Celia L. Grace hat den ersten Band mit den Abenteuern ihrer "Heilerin von Canterbury" im positiven Sinne routiniert aufgebaut. Das ist nicht überraschend wenn man weiß, dass es sich bei diesem Namen um ein weiteres Pseudonym von Paul C. Doherty handelt. Einige der Abenteuer von Bruder Athelstan und dem Coroner Sir John Cranston, die Doherty unter dem Namen "Paul Harding" schrieb, wurden hier bereits vorgestellt. Darüber hinaus hat der Brite eine Vielzahl von Geschichten in den verschiedesten Epochen spielen lassen.

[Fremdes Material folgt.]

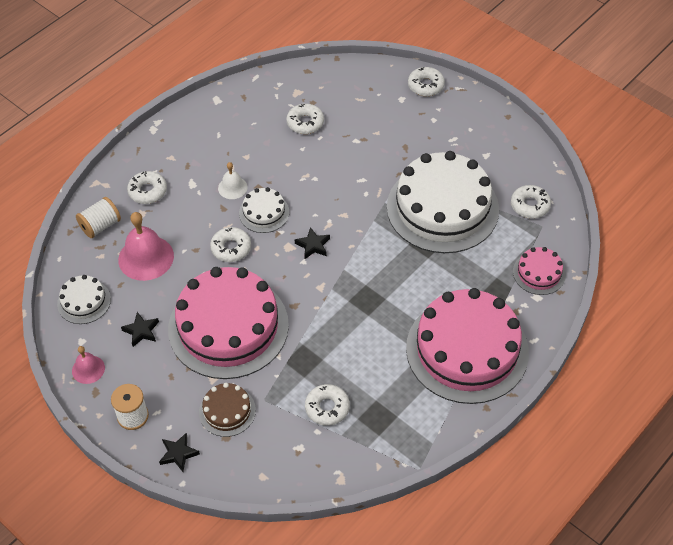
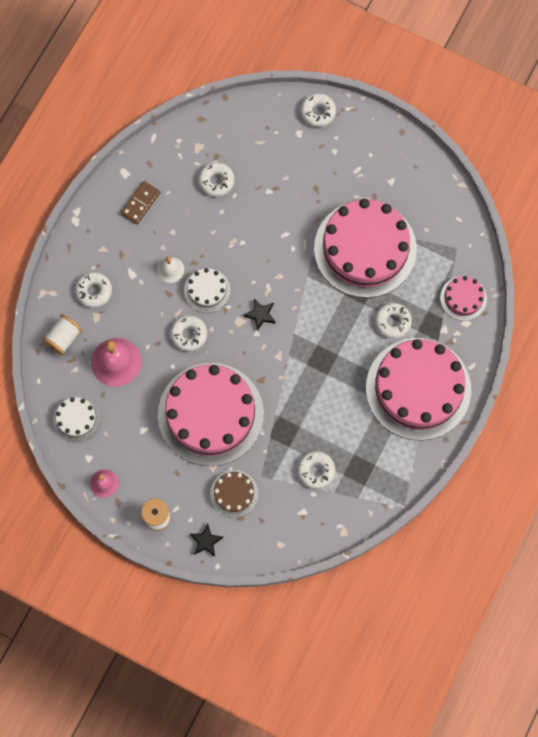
camera: 15 degrees left, 20 degrees up
black star [121,312,159,347] -> none
white cake [387,151,499,253] -> pink cake [314,199,417,298]
white donut [511,185,551,219] -> white donut moved to [375,303,412,339]
none -> brown domino [120,181,161,224]

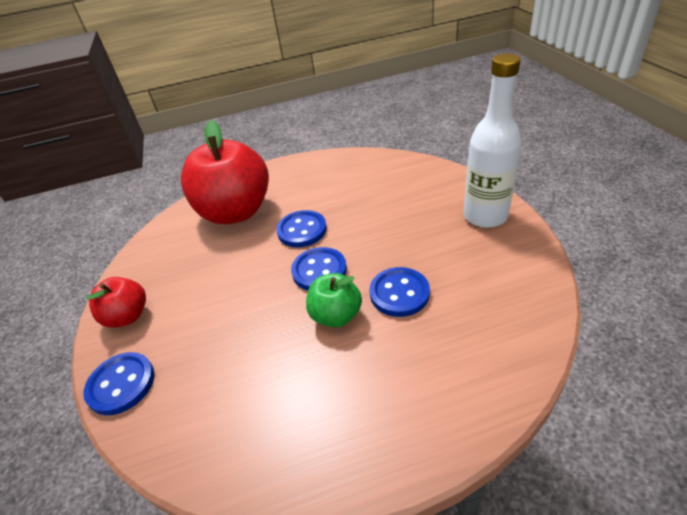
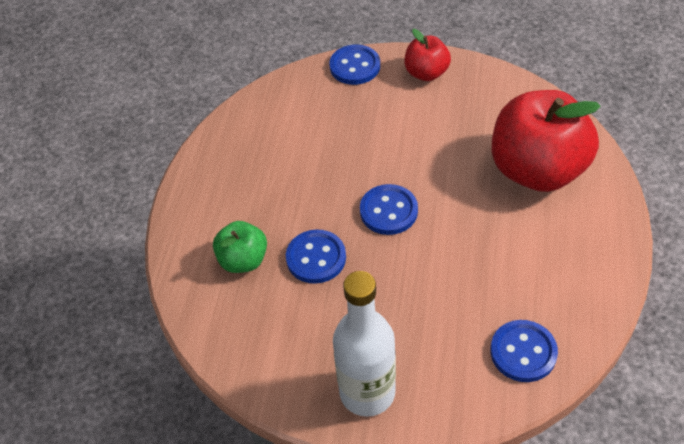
camera: 115 degrees right, 10 degrees up
blue button [276,210,327,247] -> blue button moved to [491,320,558,382]
green apple [306,273,362,328] -> green apple moved to [213,221,267,273]

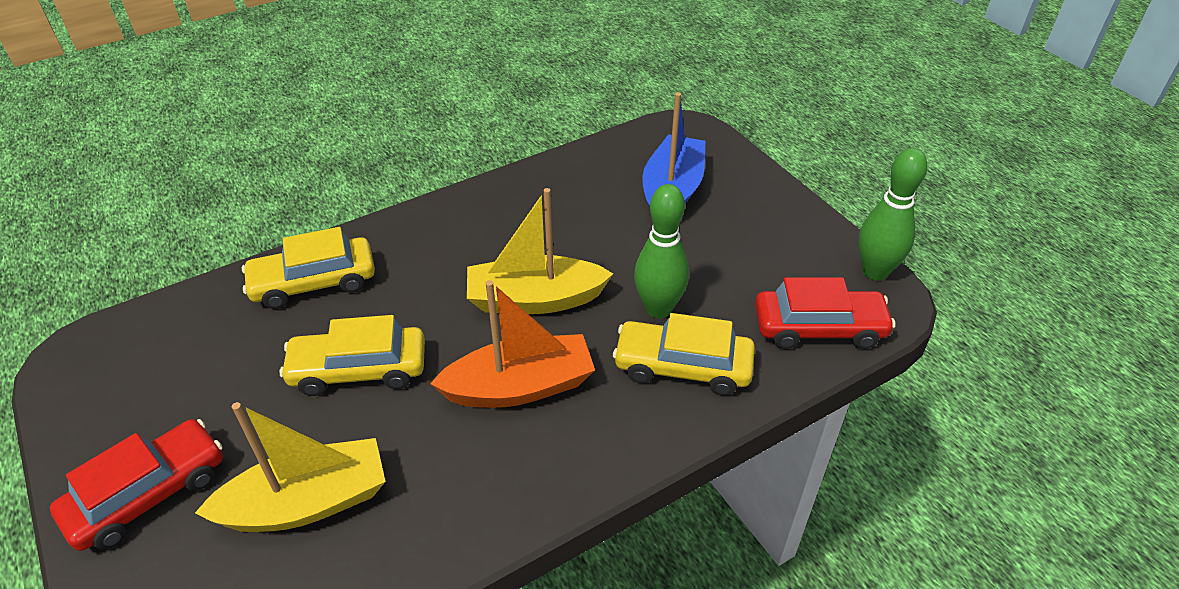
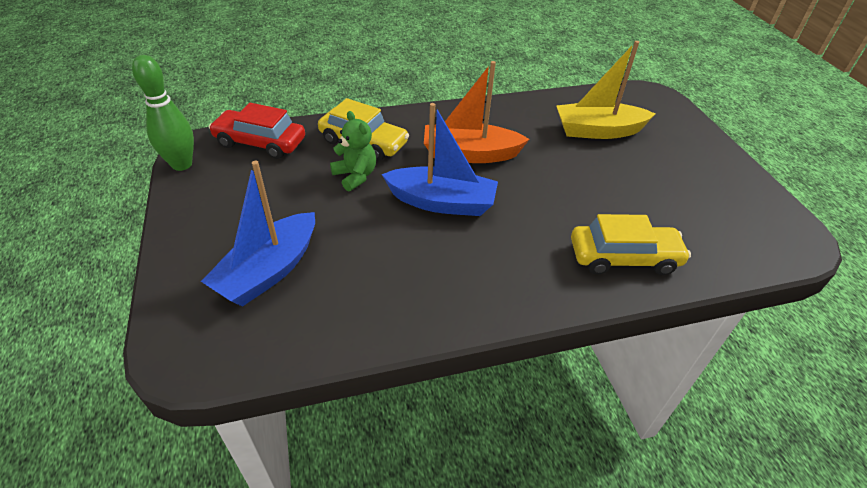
camera: 165 degrees left, 0 degrees up
red car [50,419,223,551] -> none
yellow car [280,315,425,396] -> none
yellow boat [467,188,613,314] -> blue boat [382,103,498,216]
green bowling pin [634,184,689,318] -> green teddy bear [330,111,376,191]

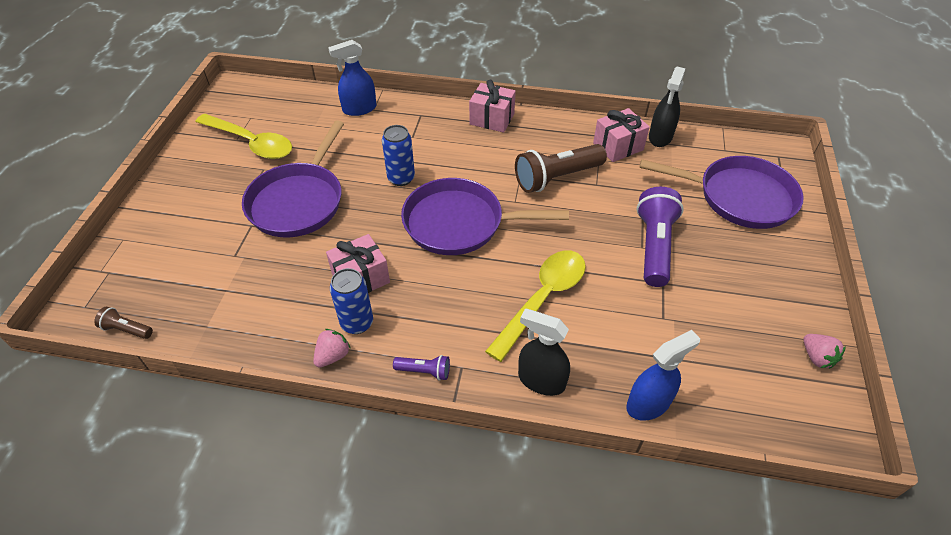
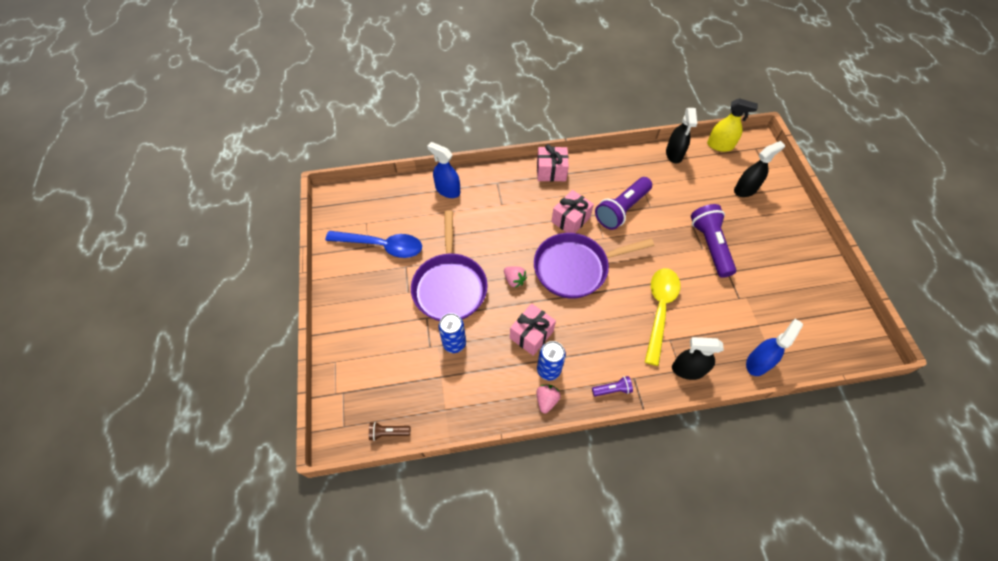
camera: 20 degrees left, 10 degrees up
yellow spoon [195,114,292,159] -> blue spoon [325,231,422,258]
blue spray bottle [328,40,376,116] -> blue spray bottle turned 75 degrees clockwise [427,142,460,198]
blue can [382,125,415,186] -> blue can moved to [438,313,466,353]
brown flashlight [515,144,607,193] -> purple flashlight [595,177,652,230]
pink gift [593,108,650,162] -> pink gift moved to [551,190,594,233]
purple pan [640,156,804,229] -> black spray bottle [734,141,785,197]
pink strawberry [803,334,846,369] -> pink strawberry moved to [504,266,527,288]
none -> yellow spray bottle [707,98,758,152]

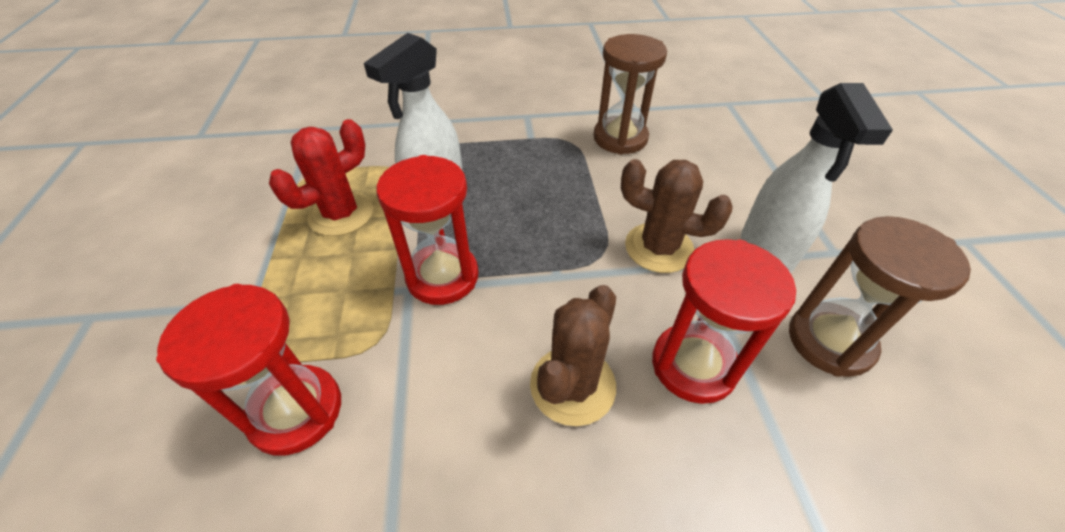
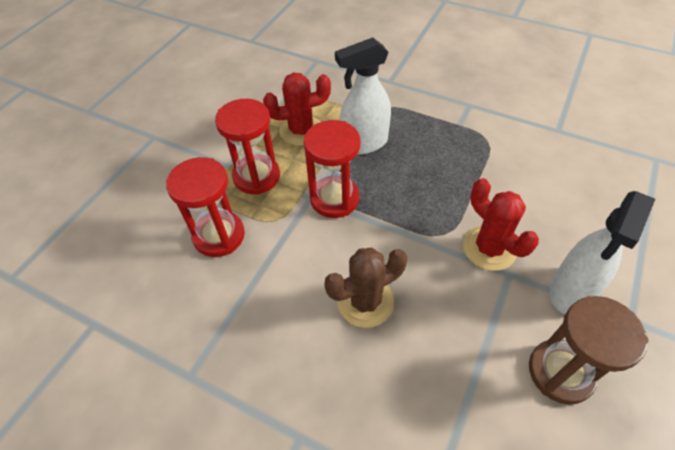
camera: 35 degrees right, 5 degrees up
brown hourglass [593,34,667,155] -> none
brown cactus [621,159,733,273] -> red cactus [463,178,539,271]
red hourglass [652,239,796,404] -> red hourglass moved to [215,99,280,195]

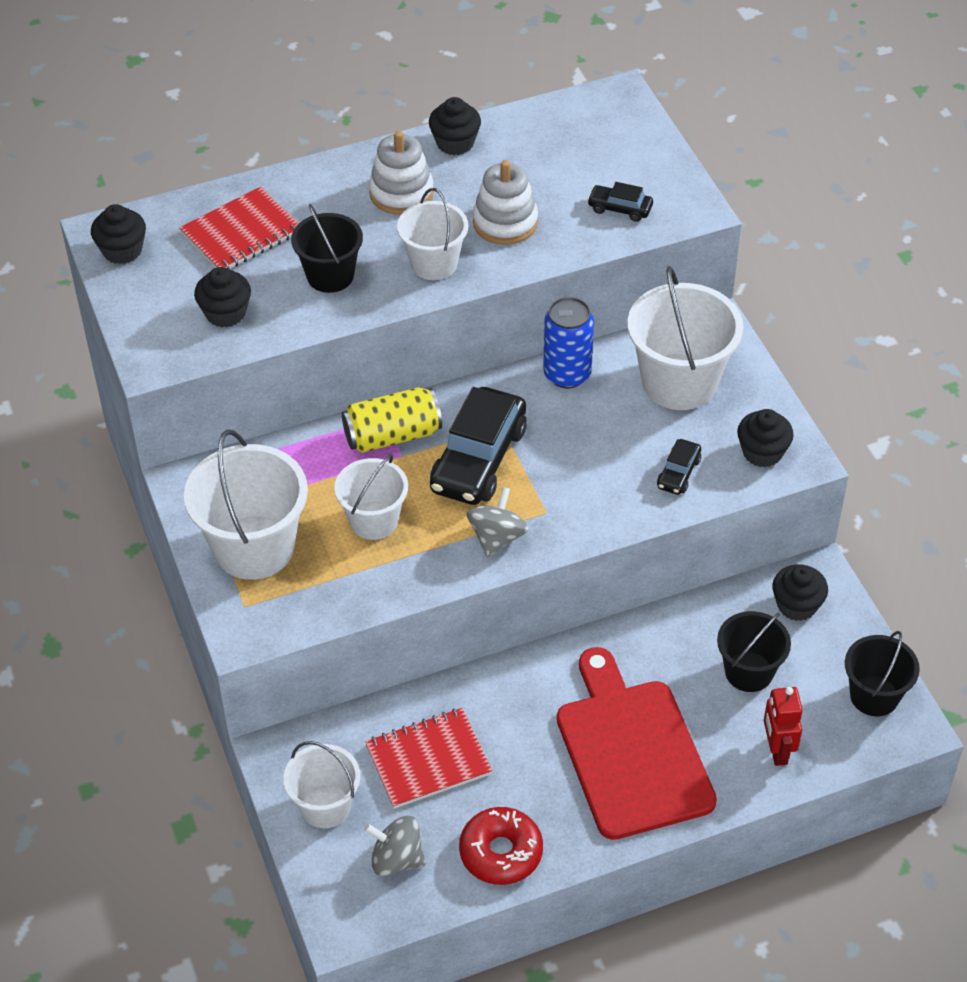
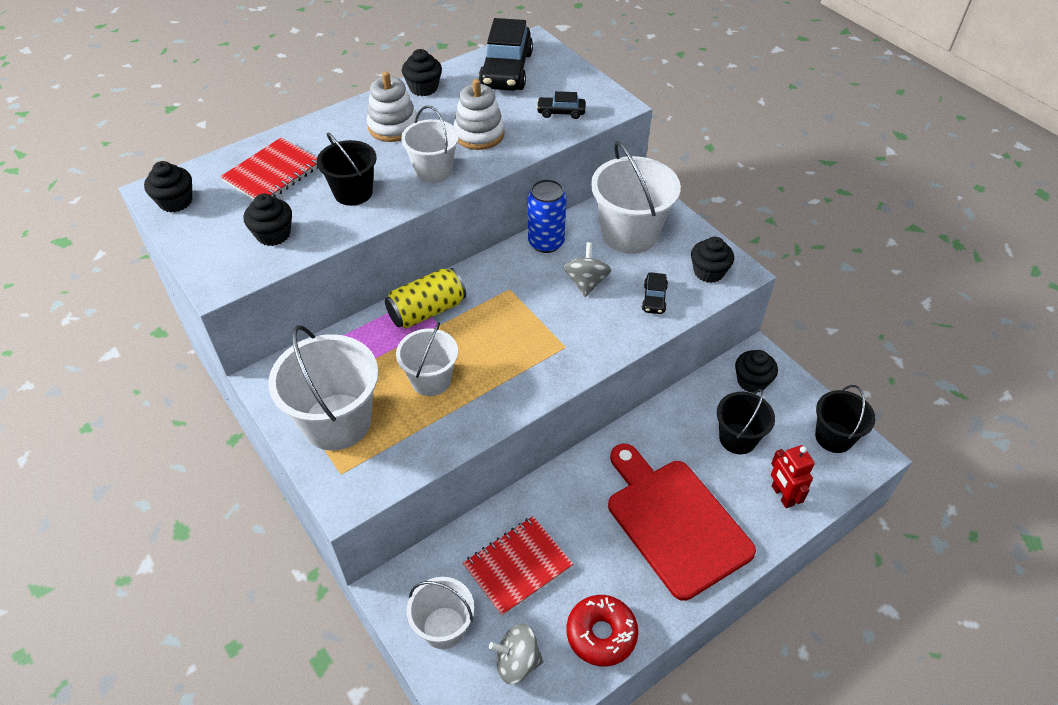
camera: 15 degrees left, 0 degrees up
black car [430,387,527,505] -> black car moved to [479,18,533,91]
grey spinning top [467,487,529,558] -> grey spinning top moved to [564,242,612,297]

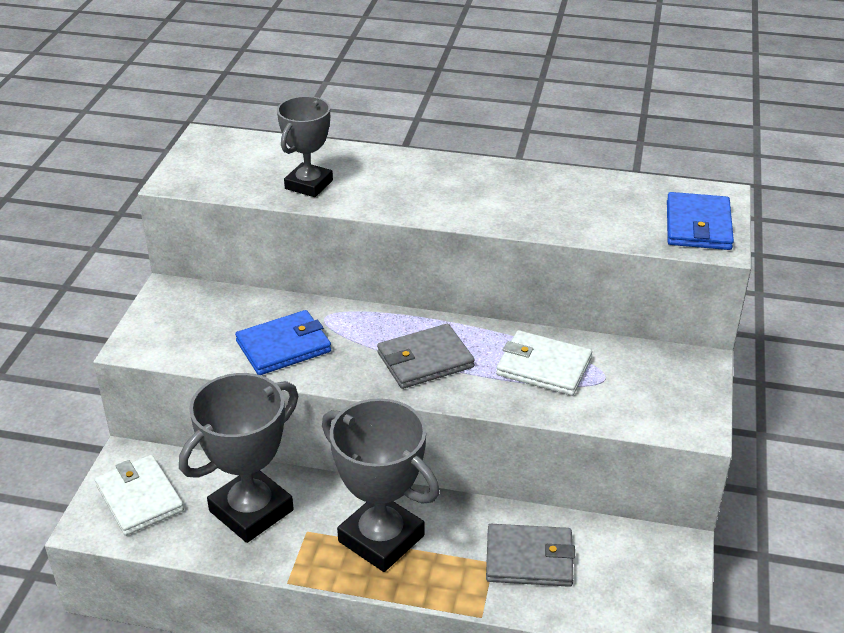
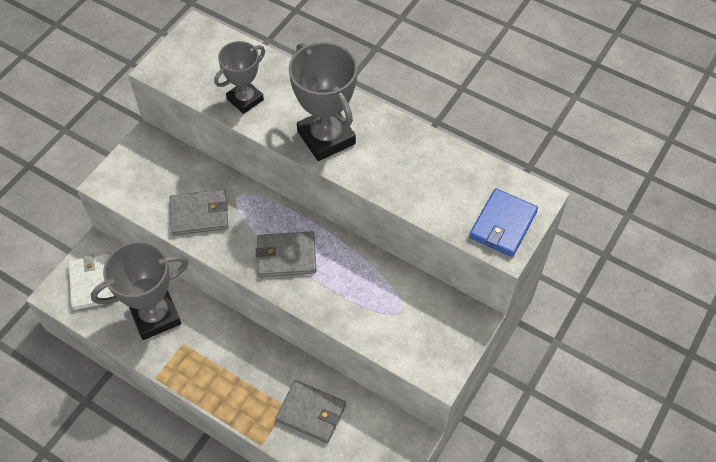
camera: 20 degrees right, 20 degrees up
blue wallet [235,310,331,375] -> grey wallet [169,189,229,235]
grey trophy [322,398,439,572] -> grey trophy moved to [289,42,358,161]
white wallet [496,330,592,396] -> none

In dieser Reihe nun nimmt Doherty gewissermaßen die weibliche Perspektive ein. Zunächst lassen einige Details im Prolog vermuten, er würde es dabei übertreiben und einen "Nackenbeißer" im Gewand eines historischen Krimis schreiben. Aber die Schilderung von Colum als feuchtem Traum einsamer Hausfrauen bleibt ein Ausrutscher, und im Folgenden bekommt der Leser einen soliden Roman geboten.
Die Zeichnung der Figuren ist gut gelungen. Positiv fällt insbesondere auf, dass sich die Beziehung der beiden Protagonisten zueinander weiterentwickelt. Kathryn und Colum sind nicht von der ersten Minute an Freunde, tatsächlich können sie sich zunächst eher nicht leiden. Im Laufe des Romans tauen beide dann merklich auf. Auch die anderen Charaktere zeichnet Grace rund und psychologisch nachvollziehbar. Dazu gehört interessanterweise auch der Mörder, dessen Gedanken und Beweggründe dem Leser von einem frühen Zeitpunkt an präsentiert werden - natürlich ohne zunächst zu verraten, wer sich dahinter verbirgt.
Der Kriminalfall bietet, insbesondere für erfahrene Fans historischer Kriminalromane, zwar keine spektakulären Neuerungen, fällt aber auch nicht negativ auf. Die am Ende präsentierte Lösung ist angemessen. Die historische Einbindung ist ordentlich, dem interessierten Laien fallen keine groben Schnitzer auf. Das betrifft auch die Gedankenwelt der Figuren. Sie wirken tatsächlich wie Menschen des späten 15. Jahrhunderts. Positiv fällt auf, dass Grace eigens eine kurze Vorbemerkung darauf verwendet, dass es - entgegen manch landläufiger Annahme - damals tatsächlich weibliche Heilkundige gab, darunter auch durchaus berühmte und angesehene.
Die historische Authenzität hat aber auch ihre Nachteile: Für sehr junge oder sehr empfindliche Leser ist der Roman nicht geeignet. Dafür wird zu selbstverständlich, zu gedankenlos Blut vergossen; dafür sind nicht viele, aber doch eine Reihe von Szenen zu brutal. Erwähnt seien nur der Überfall der Straßenräuber oder der Klimax am Ende.
Insgesamt merkt man der "Heilerin von Canterbury" an, dass der Roman als Auftakt einer Serie gedacht ist. Eine Anzahl an Nebenfiguren wird in Stellung gebracht, und es gibt nicht die ganz großen Spannungsbögen und Sensationen. Schließlich will Grace nicht schon das gesamte Pulver im ersten Band verschießen. Trotzdem ist die Geschichte durchaus spannend, und gerade die allmähliche Annäherung der Protagonisten macht Spaß zu lesen. Eigentlich ist "Die Heilerin von Canterbury" ideal, um den Roman mal zwischendurch zu lesen. Eine Bewertung als "Für Zwischendurch" würde dem Buch aber nicht gerecht, vor allem weil man die Erfahrung und positive Routine der Autorin (bzw. des Autors) spürt. Deshalb sei ein "Reinschauen" empfohlen.
Fazit:
Paul C. Doherty startet hier unter einem neuen Pseudonym eine neue Reihe. Das erste Abenteuer der "Heilerin von Canterbury" ist ein solider historischer Kriminalroman, der keine sprichwörtlichen Bäume ausreißt, aber bei dem sich der routinierte Autor auch keine nennenswerte Blöße gibt.